Planks are a wonderful exercise for trunk, hip and shoulder stability and moving planks are far more effective and burn more calories than isometric planks. So once you’ve mastered the plank it’s time to start moving in that plank, to start challenging the core and to start burning more calories.
Plank with Walk In:
From the full plank position with hands under shoulders and back straight, walk into a tuck by taking small steps forward and keeping the knees close to the floor and hips down. Then take small steps backwards and return to starting position.
Plank with Walk Around:
From the full plank position, take small steps with both feet to one side then rotate hand and finish in a side plank. Next, walk feet back and around to the other side and rotate into a side plank.
If your wrists bother you in a full plank then drop down onto the forearm and walk forward and back or side to side on your forearms and toes. To modify the plank, drop to your knees but continue to shift your body weight from side to side.
There are many variations of the Jack Knife Crunch, each targeting different muscles of the core.
The Straight Leg Jack Knife Crunch targets the abdominals, primarily. Start by lying on your back and extending your legs out straight and arms overhead. Then simultaneously raise the arms to meet the legs above the hips as you contract the abs.

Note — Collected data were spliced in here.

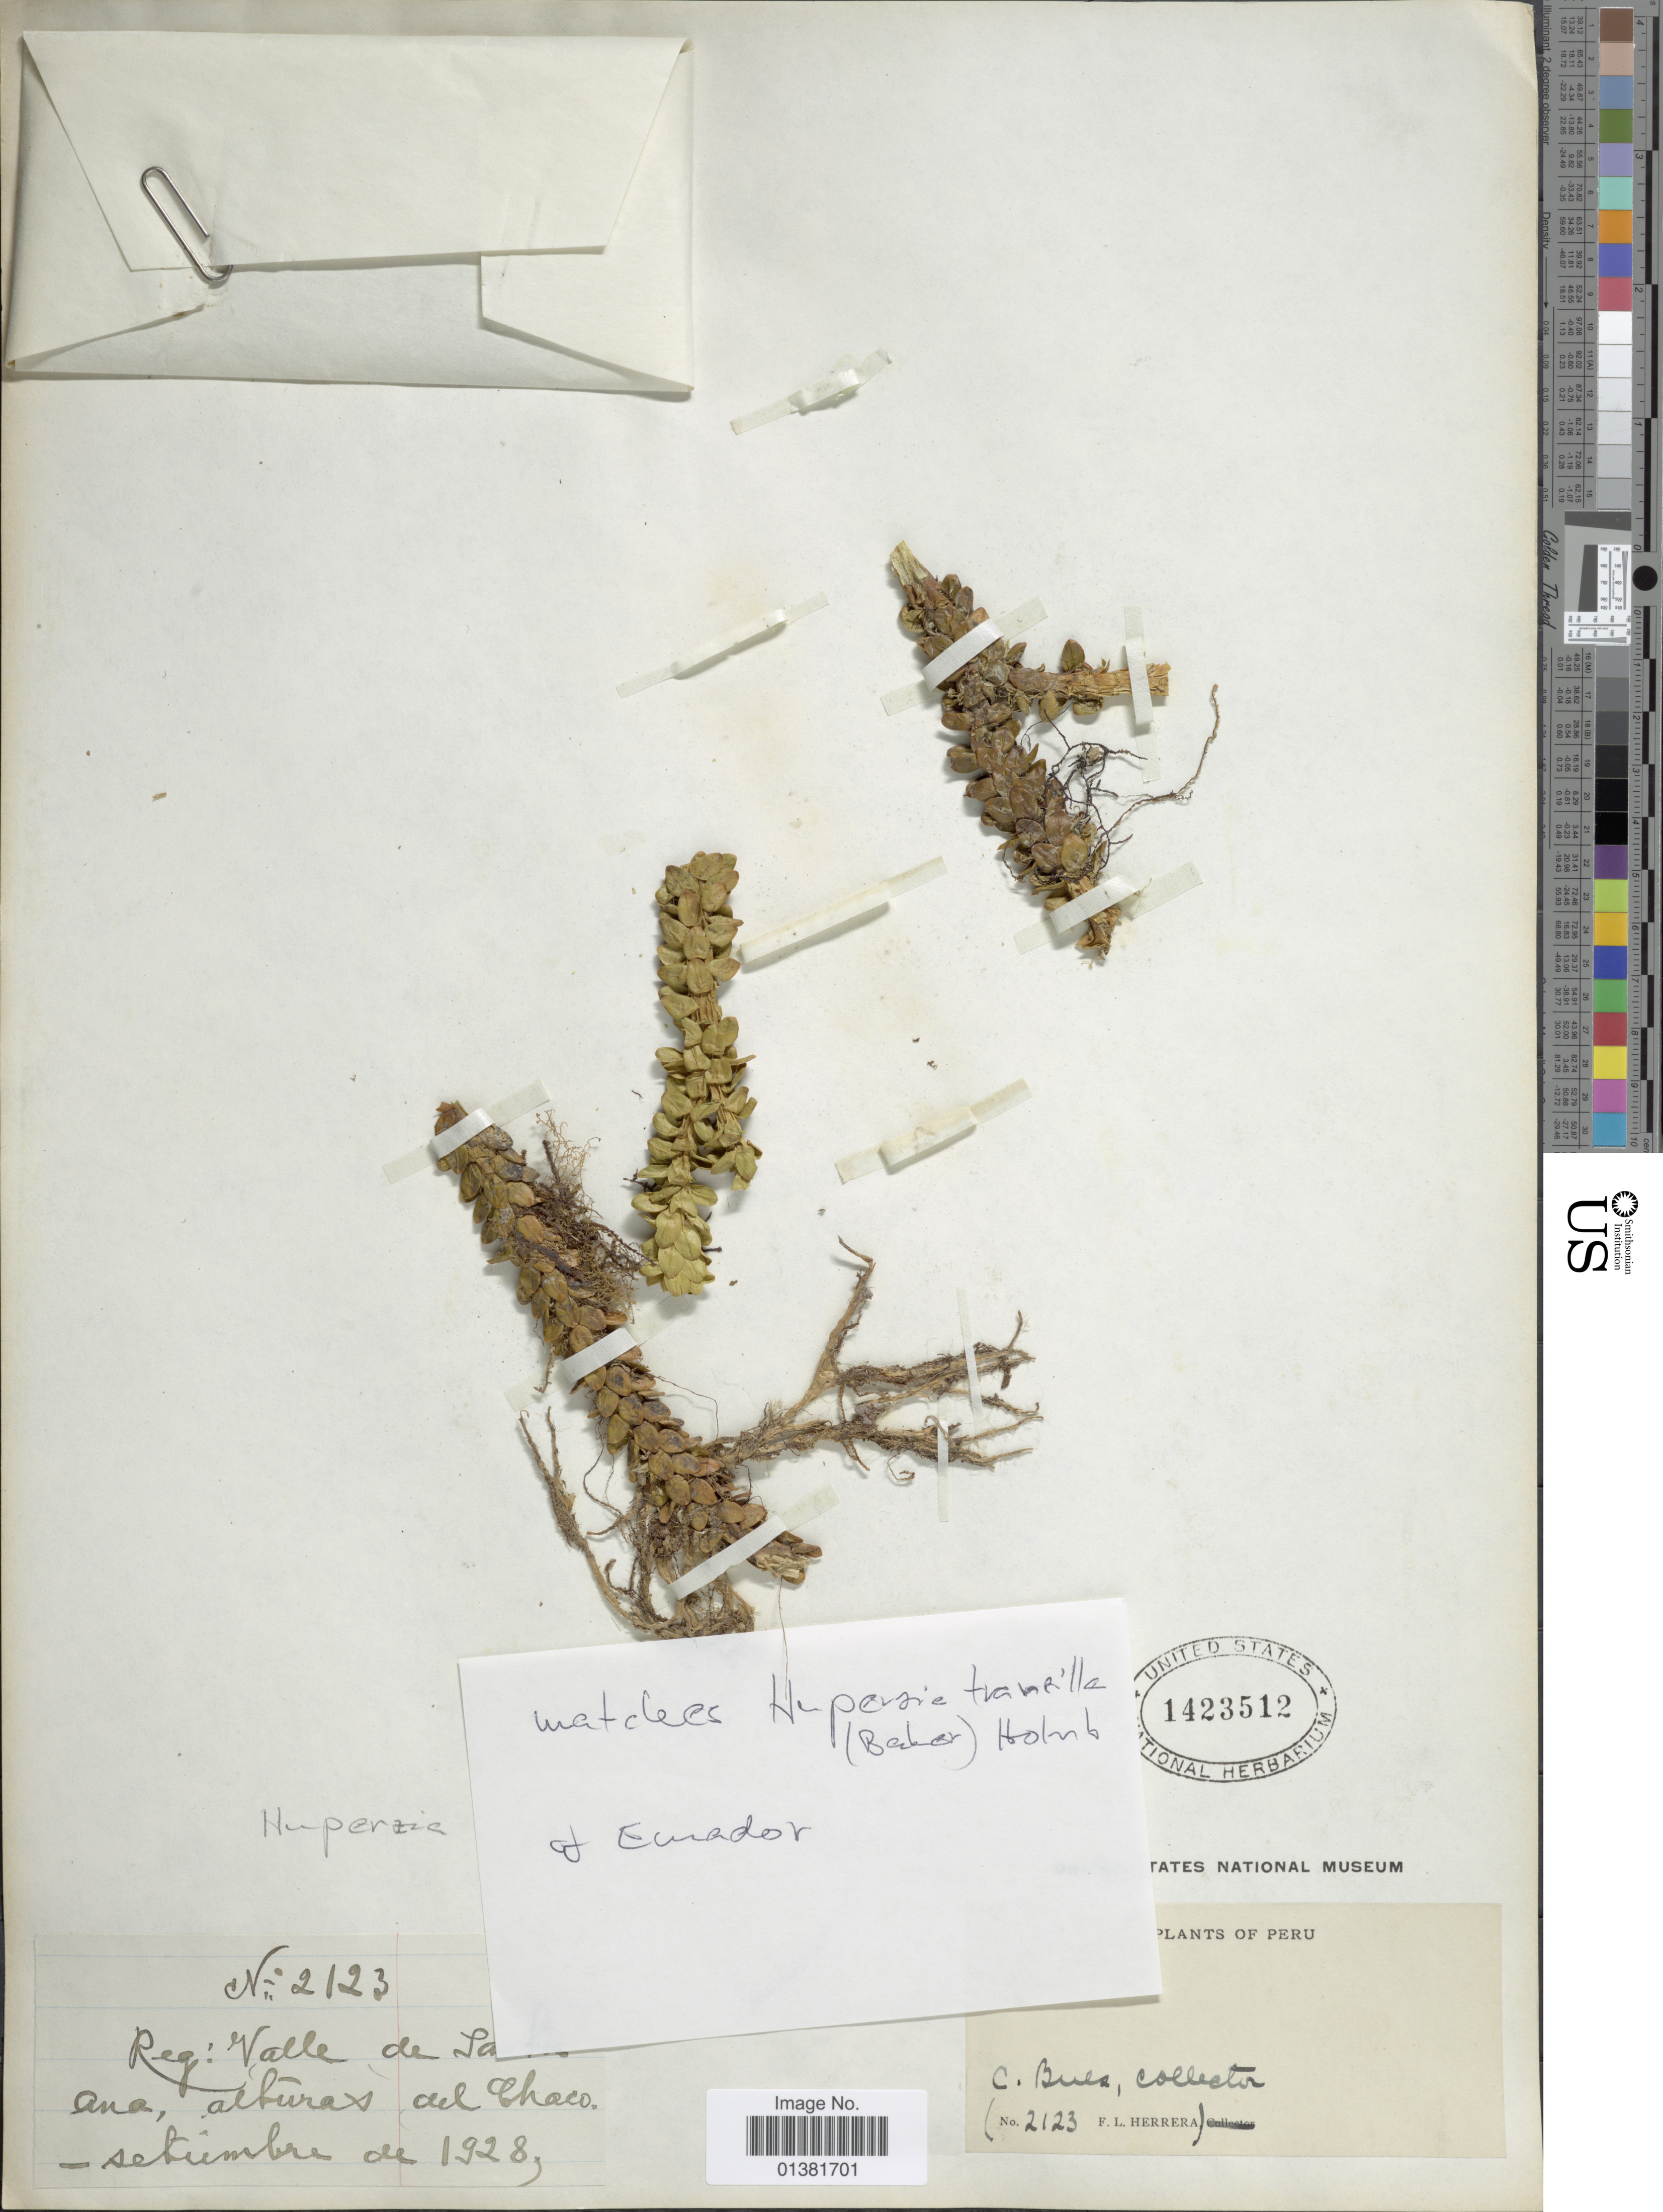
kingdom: Plantae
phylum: Tracheophyta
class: Lycopodiopsida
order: Lycopodiales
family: Lycopodiaceae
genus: Phlegmariurus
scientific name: Phlegmariurus sp.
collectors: C. Bues & F. L. Herrera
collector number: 2123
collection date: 1928-09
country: Peru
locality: Valle La (covered) ana , alturas del Chaco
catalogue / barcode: US 1423512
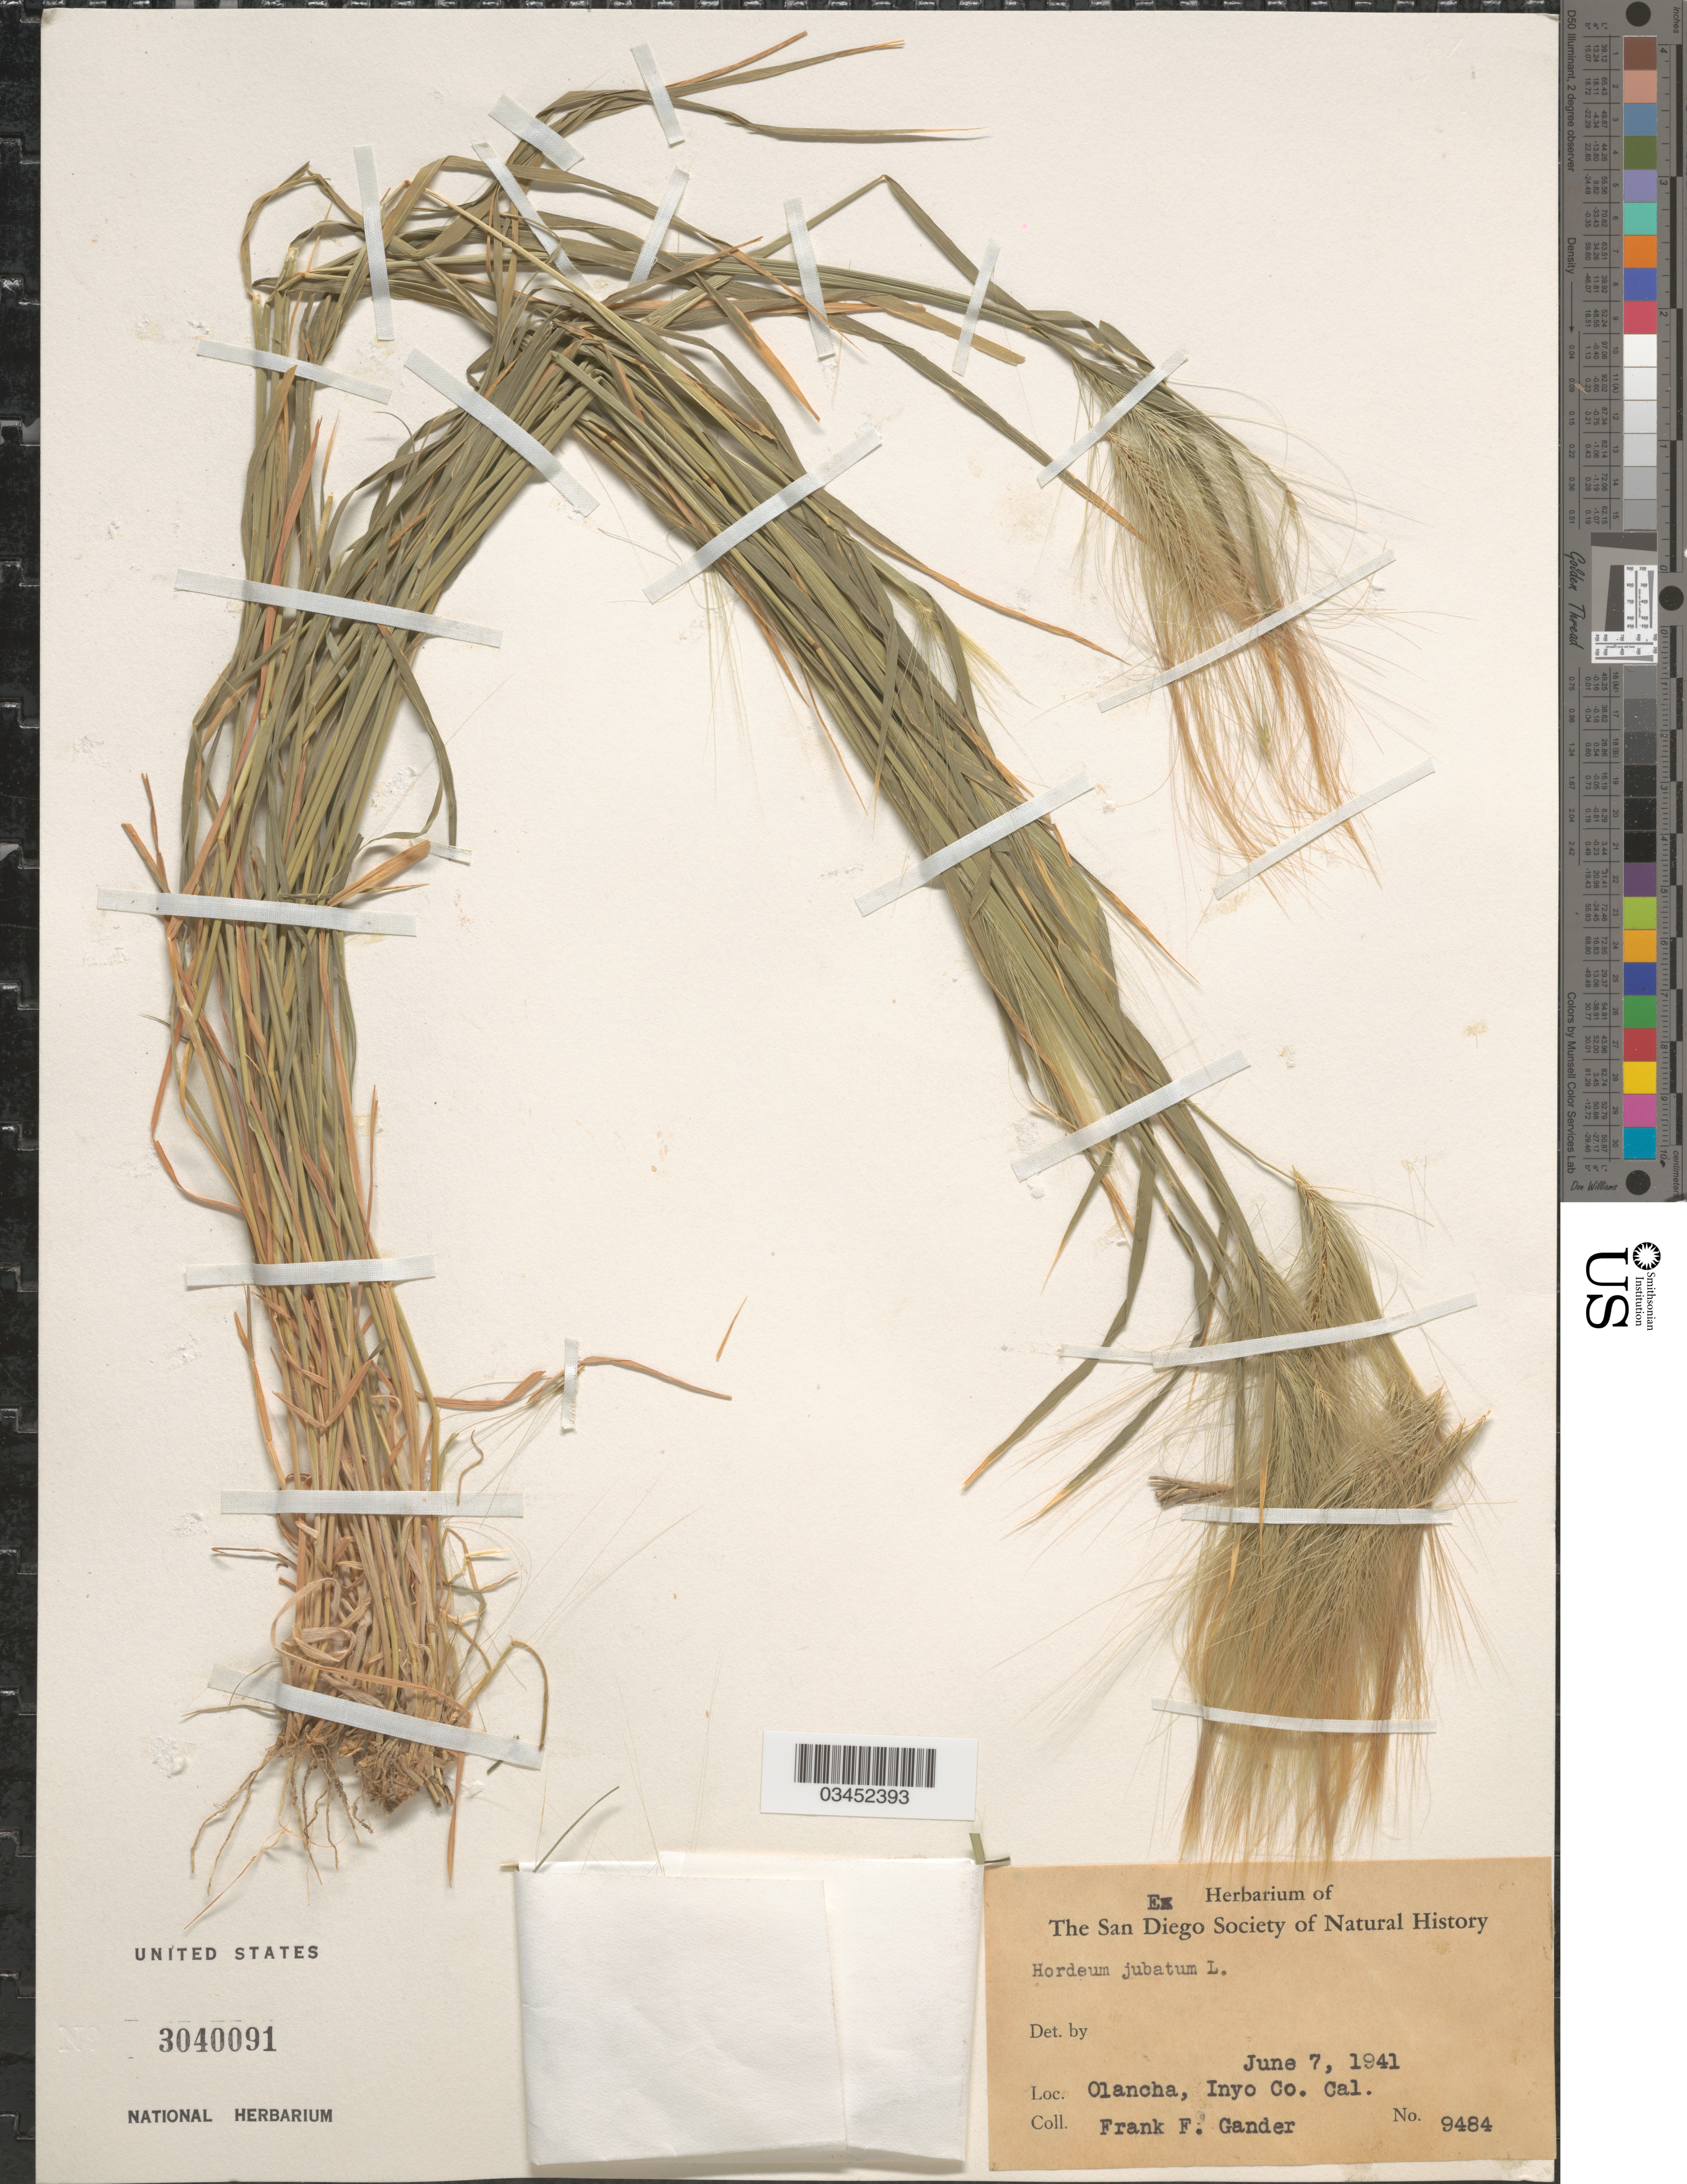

The Bent Leg Jack Knife Crunch puts less pressure on your spine but is still effective for the abs. Begin with the knees bent and raised. Then extend the legs as you simultaneously reach for the feet with the hands.
The next variation is the Single Leg Alternating Jack Knife Crunch which continues to target the abs but also engages the obliques. Start by lying on your back with both legs and arm extended. Bring the arms up to meet the opposite leg and alternate sides.
The final variation is a Side Lying Jack Knife Crunch which targets primarily the obliques. Begin lying on your side with your bottom arm wrapped around your waist and your top elbow bent with your fingers at your ears. Then simultaneously raise your legs and upper body as you contract your obliques and exhale. The range of motion is small, but the results are big.
Battle Ropes are a super effective, full body, low impact training tool that not only develop strength but increases aerobic and anaerobic capacity as well.
The Snow Board Shuffle combines two moves; a lower body ski jump with an upper body alternate vertical arm swing.
The ski jump is a two footed lateral, rotational hop using the quads, hamstrings, adductor muscles including the glutes. While the alternating arm vertical swing incorporates the upper body, mainly the deltoids and stabilizes the core.